Description of the task
Update the text of all the items below by changing every "contenu" to "texte" and leaving everything else as it is. Leave the pictures out of your answer.

(Collected data)
■ ■ ■ ■

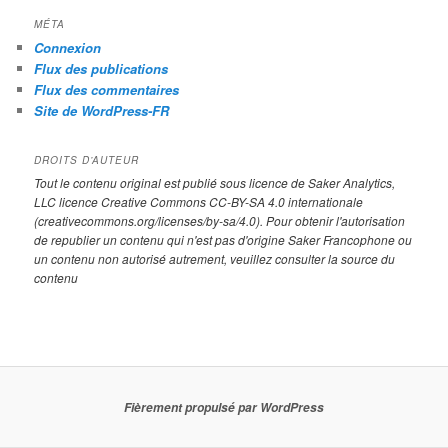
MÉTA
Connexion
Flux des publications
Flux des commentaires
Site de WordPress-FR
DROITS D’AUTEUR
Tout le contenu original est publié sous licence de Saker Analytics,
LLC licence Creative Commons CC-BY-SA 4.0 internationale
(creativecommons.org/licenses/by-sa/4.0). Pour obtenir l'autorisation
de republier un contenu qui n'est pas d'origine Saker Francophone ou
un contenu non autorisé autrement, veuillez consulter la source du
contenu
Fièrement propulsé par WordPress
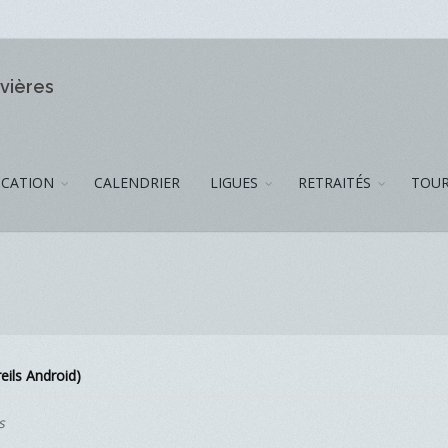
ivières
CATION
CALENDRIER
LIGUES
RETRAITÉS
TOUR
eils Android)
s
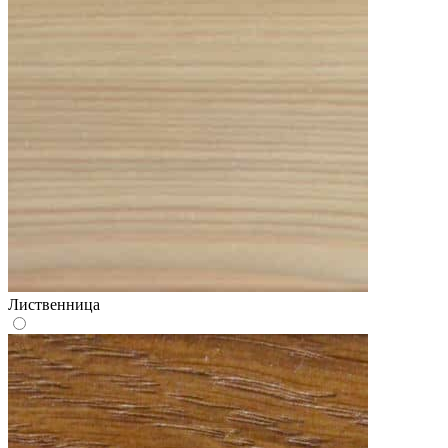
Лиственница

■ ■ ■ ■

Task solution
MÉTA
Connexion
Flux des publications
Flux des commentaires
Site de WordPress-FR
DROITS D’AUTEUR
Tout le texte original est publié sous licence de Saker Analytics,
LLC licence Creative Commons CC-BY-SA 4.0 internationale
(creativecommons.org/licenses/by-sa/4.0). Pour obtenir l'autorisation
de republier un texte qui n'est pas d'origine Saker Francophone ou
un texte non autorisé autrement, veuillez consulter la source du
texte
Fièrement propulsé par WordPress
ivières
CATION
CALENDRIER
LIGUES
RETRAITÉS
TOUR
eils Android)
s
Лиственница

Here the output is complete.